The words of the statute defining the qualifications of a claimant are these: “If any person appears and claims such liquors, or any part thereof, as having a right to the possession thereof at the time when the same were seized, he shall file with the magistrate such claim *13in writing, stating specifically the right so claimed and the foundation thereof,” &c.....R. S., Chap. 127, Sec. 31, and the court passes upon his right “to the custody” of the liquor seized. The claimant may be the owner, or the agent or representative of the owner, or one having a special property in the goods which gives a legal right to their custody as against one having no right. State v. Intox. Liquors, 83 Maine, 158; Same v. Same, 112 Maine, 393. This section has been interpreted by our court as follows: The claimant “might show it was the owner, or that it was a carrier still responsible for the liquors to the shipper or consignee, or it might show any other facts which would entitle it to the custody.” State v. Intox. Liquors, 112 Maine, 138, 141.
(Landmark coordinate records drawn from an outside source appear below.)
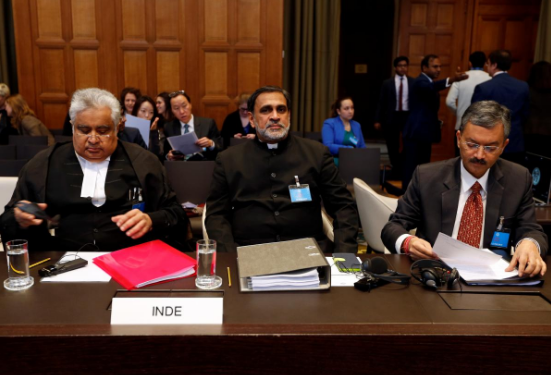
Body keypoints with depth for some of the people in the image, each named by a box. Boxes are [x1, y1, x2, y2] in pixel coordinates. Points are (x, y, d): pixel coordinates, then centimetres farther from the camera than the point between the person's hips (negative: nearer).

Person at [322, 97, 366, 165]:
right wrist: (349, 149, -17)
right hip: (335, 162, -5)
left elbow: (362, 148, 22)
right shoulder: (329, 124, 3)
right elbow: (328, 146, -11)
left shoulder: (357, 125, 20)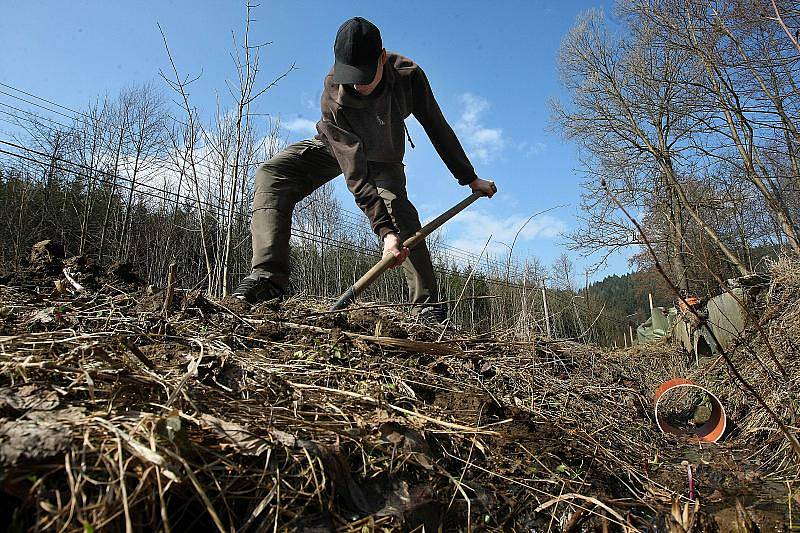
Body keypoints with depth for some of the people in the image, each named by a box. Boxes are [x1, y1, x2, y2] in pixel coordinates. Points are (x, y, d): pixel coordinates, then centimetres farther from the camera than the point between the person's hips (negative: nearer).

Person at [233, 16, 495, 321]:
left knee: (401, 213, -25)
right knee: (272, 175, -24)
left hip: (383, 158, 1)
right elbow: (355, 177, -40)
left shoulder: (408, 74, -29)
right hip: (335, 148, -1)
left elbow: (438, 128, -16)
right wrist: (385, 231, -47)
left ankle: (428, 309, -21)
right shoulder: (333, 99, -36)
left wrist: (470, 179, -11)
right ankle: (268, 277, -33)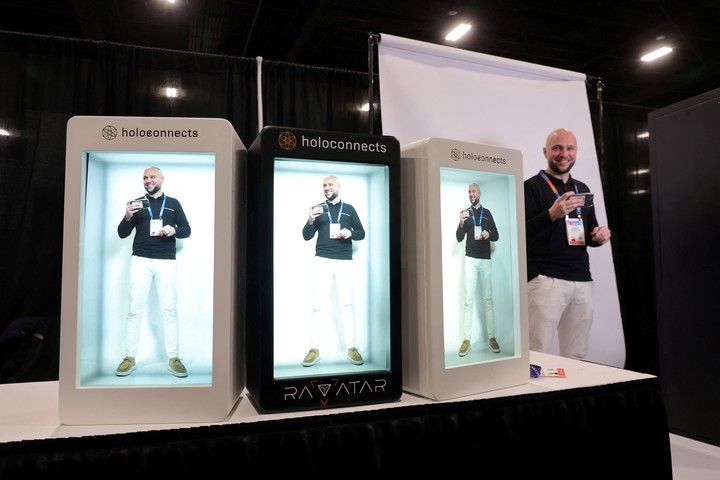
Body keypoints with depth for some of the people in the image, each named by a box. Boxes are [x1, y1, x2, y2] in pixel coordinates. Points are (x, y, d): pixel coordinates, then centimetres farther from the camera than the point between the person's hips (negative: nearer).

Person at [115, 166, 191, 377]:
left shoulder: (173, 203, 10)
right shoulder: (137, 203, 9)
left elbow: (187, 230, 11)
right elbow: (122, 234, 5)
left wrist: (174, 230, -11)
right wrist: (127, 217, -14)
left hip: (166, 262, 0)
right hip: (140, 261, 0)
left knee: (169, 309, -1)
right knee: (134, 309, 0)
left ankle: (173, 358, 4)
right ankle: (129, 358, 7)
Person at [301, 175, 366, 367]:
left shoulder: (349, 209, 11)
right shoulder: (318, 208, 9)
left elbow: (361, 233, 13)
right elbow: (307, 236, 4)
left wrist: (350, 233, -9)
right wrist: (310, 221, -16)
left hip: (344, 261, 1)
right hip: (322, 261, 0)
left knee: (347, 304, 0)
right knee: (318, 305, -4)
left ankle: (351, 347, 6)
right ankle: (314, 349, 2)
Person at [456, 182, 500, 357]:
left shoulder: (487, 213, 9)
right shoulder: (466, 213, 4)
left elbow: (496, 236, 10)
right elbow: (459, 238, -2)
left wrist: (488, 234, -12)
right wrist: (461, 223, -20)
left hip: (486, 260, 2)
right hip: (471, 260, -1)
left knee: (488, 299, 5)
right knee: (469, 300, -3)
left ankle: (491, 338, 11)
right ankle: (466, 339, -2)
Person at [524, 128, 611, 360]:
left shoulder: (582, 189, 19)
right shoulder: (532, 187, -2)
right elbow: (521, 234, -12)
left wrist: (600, 236, 4)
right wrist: (552, 214, -26)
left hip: (582, 281, 6)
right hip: (546, 279, -6)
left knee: (577, 357, 6)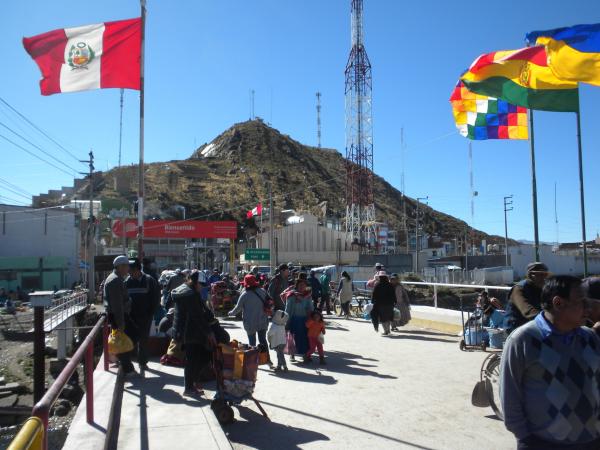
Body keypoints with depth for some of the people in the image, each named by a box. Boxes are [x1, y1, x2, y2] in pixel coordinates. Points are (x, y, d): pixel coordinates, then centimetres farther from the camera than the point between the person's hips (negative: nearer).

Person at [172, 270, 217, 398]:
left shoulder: (183, 290, 13)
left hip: (183, 331, 10)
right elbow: (198, 316, -22)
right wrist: (209, 332, -18)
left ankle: (192, 381, 25)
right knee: (192, 360, 1)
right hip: (190, 333, -10)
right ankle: (189, 388, 13)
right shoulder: (191, 294, -20)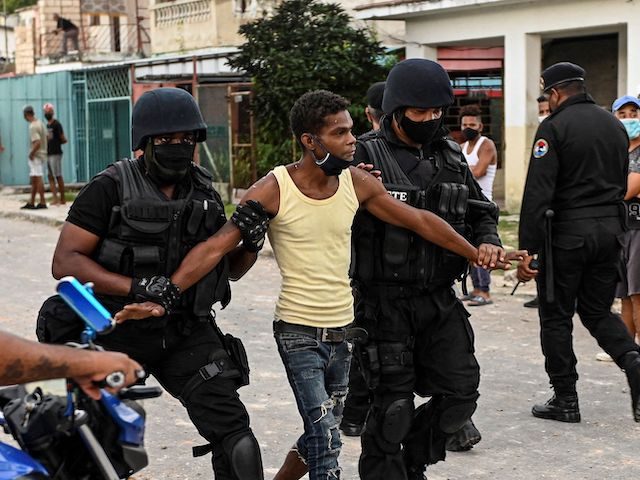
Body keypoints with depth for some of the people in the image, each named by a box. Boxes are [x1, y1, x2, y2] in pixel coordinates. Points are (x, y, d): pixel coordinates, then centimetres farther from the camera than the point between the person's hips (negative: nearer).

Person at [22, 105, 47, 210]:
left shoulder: (33, 126, -18)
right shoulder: (40, 123, 11)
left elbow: (37, 143, -27)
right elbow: (46, 137, 18)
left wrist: (31, 153, -14)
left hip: (36, 156, -10)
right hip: (42, 154, 10)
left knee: (38, 178, -7)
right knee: (33, 180, 14)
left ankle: (43, 202, -6)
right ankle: (31, 203, 19)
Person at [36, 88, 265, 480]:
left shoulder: (205, 194, 4)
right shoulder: (111, 188, -10)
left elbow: (230, 270, 13)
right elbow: (65, 261, -15)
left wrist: (248, 244, -10)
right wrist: (135, 287, -27)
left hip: (187, 334, 3)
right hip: (113, 333, -2)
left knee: (235, 438, -11)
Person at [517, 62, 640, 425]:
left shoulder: (554, 127, -10)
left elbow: (538, 194, -17)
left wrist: (528, 249, -16)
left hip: (567, 232, -6)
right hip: (610, 231, 6)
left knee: (556, 317, 6)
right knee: (599, 312, 17)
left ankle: (565, 400, 11)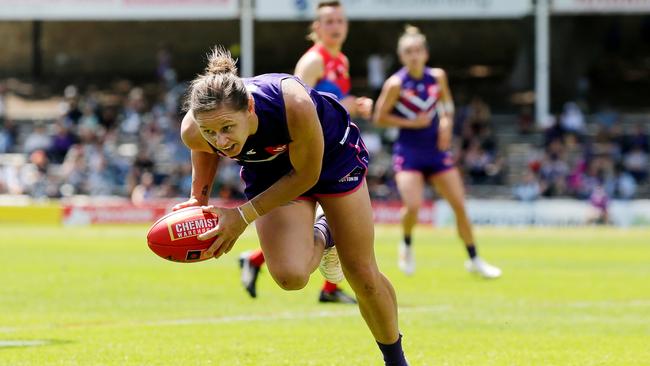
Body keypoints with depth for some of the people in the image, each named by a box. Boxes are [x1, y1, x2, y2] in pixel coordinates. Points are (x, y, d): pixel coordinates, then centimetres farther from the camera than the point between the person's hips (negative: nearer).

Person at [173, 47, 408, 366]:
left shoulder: (295, 105, -45)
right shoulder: (194, 131, -33)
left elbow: (305, 175, -26)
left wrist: (244, 216, -27)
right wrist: (198, 198, -9)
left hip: (332, 153, -2)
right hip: (268, 170, 2)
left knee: (363, 275, 3)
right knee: (290, 276, -19)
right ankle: (321, 238, 18)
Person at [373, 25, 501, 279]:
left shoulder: (437, 77, 1)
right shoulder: (396, 84, -12)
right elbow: (379, 117, -7)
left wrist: (446, 121, -2)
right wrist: (411, 123, -16)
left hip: (436, 151, 4)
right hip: (408, 152, -4)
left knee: (459, 205, 1)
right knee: (412, 206, -21)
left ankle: (474, 260, 15)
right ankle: (407, 245, 12)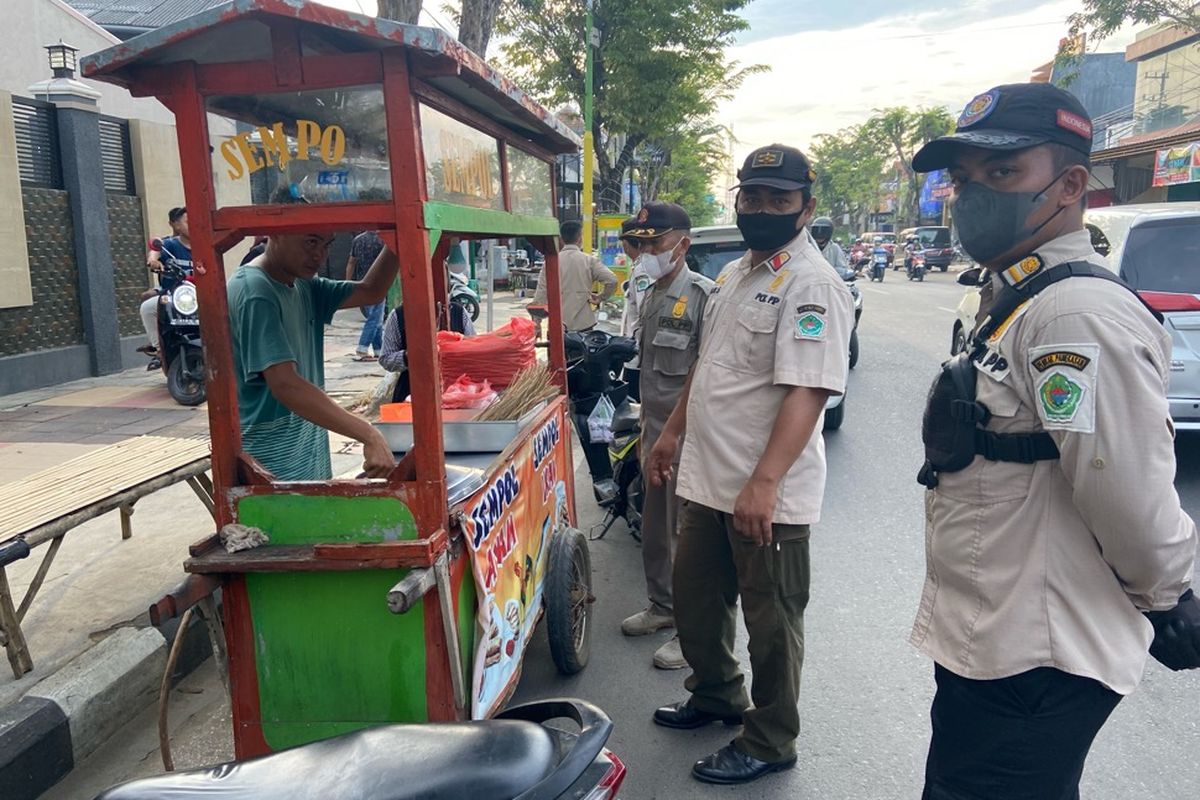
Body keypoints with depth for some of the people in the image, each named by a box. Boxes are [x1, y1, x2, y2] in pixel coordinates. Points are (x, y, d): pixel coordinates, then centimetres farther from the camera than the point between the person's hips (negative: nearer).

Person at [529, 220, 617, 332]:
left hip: (558, 324, 0)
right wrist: (600, 297, 5)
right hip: (584, 323, 0)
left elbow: (541, 292, -1)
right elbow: (612, 280, -12)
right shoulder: (589, 260, -2)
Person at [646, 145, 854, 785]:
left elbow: (807, 392, -25)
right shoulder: (734, 274, 13)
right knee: (695, 599, 22)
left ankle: (770, 742, 27)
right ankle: (716, 696, 45)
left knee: (771, 622, 8)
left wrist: (764, 483, -32)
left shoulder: (812, 284, -16)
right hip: (706, 480, 9)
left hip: (767, 495, -9)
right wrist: (673, 431, 22)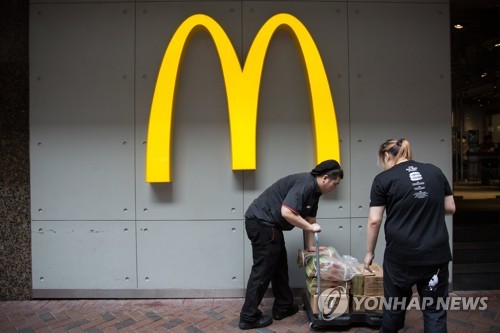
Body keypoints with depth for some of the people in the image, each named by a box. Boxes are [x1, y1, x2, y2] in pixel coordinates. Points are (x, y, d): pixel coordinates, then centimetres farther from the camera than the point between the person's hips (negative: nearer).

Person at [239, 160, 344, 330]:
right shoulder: (304, 184, -19)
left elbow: (309, 219, 20)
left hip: (268, 223, 11)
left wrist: (311, 246, 23)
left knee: (279, 266, 18)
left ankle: (283, 307, 31)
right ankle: (249, 317, 8)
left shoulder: (314, 190, 12)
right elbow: (286, 213, -28)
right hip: (261, 221, -11)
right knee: (263, 269, -3)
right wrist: (311, 227, -16)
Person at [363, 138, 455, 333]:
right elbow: (450, 208, 12)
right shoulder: (435, 172, 8)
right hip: (436, 254, 3)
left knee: (395, 306, 17)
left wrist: (369, 253, 5)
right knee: (434, 310, 12)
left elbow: (374, 221, -6)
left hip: (401, 255, -2)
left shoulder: (383, 179, -4)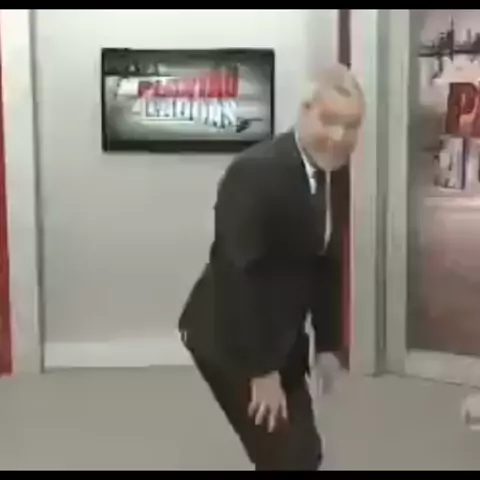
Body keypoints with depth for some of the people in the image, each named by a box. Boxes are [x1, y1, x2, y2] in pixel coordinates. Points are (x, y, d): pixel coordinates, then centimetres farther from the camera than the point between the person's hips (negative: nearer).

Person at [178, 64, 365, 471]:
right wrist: (261, 371, -22)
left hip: (282, 337, 8)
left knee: (301, 453, 13)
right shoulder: (256, 171, -23)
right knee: (293, 456, -6)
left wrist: (328, 344, 11)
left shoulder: (336, 174, 2)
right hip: (230, 338, -8)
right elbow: (237, 276, -25)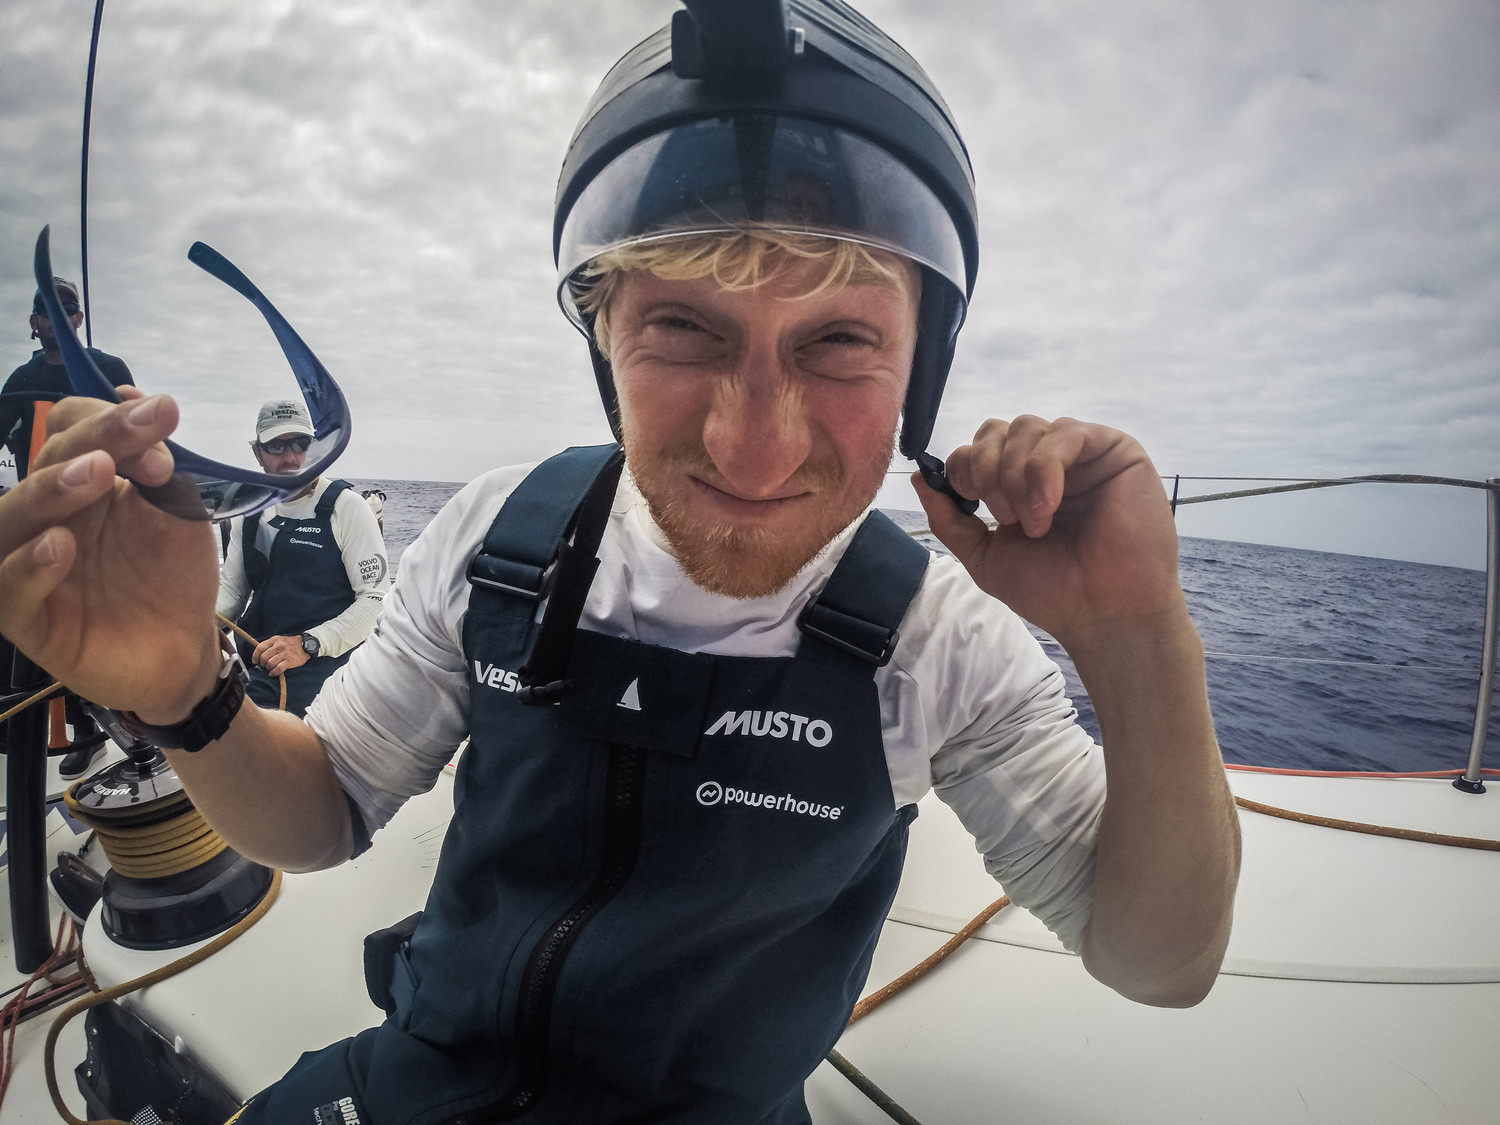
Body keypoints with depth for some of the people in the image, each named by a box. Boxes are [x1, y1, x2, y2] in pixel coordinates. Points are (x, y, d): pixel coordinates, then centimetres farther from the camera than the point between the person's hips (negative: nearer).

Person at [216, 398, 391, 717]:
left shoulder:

The claim here does not rest upon ownership, nor upon the rights of a common carrier under duties owed to the shipper or owner, but upon other facts entitling him to the custody, namely, upon his rights as the representative duly designated by the United States to transport this liquor under bond in accordance with the revenue laws, from the possession of the Customs officers in Chicago to the possession of the Customs officers in Bangor. Mr. Gibbons, the party signing the claim, did so for and in behalf of the Director General, and the foundation of his claim was stated to be that said property when seized was in his possession and custody as said agent while it was being transported in bond under the Carriers United States Customs Manifest consigned to the Collector of Customs at Bangor in bond from Chicago for rewarehousing under the provisions of the Federal Statutes and customs regulations. As such designated representative to complete the transportation in bond, he has given an obligation to the United States, conditioned upon the safe transportation and delivery of the goods to the collector at Bangor, and has made himself as Director General liable to pay an amount equal to the duties thereon, $1041.69, in case of non-delivery.
Under the circumstances disclosed in this case we think the Director General may be regarded as a legal claimant. The claim of the United States Government is really before this court through him.
Upon the whole case the conclusion of the court is that the following mandate must be sent down.
Claim sustained.
Order to issue for the return to the claimant of the liquor seized.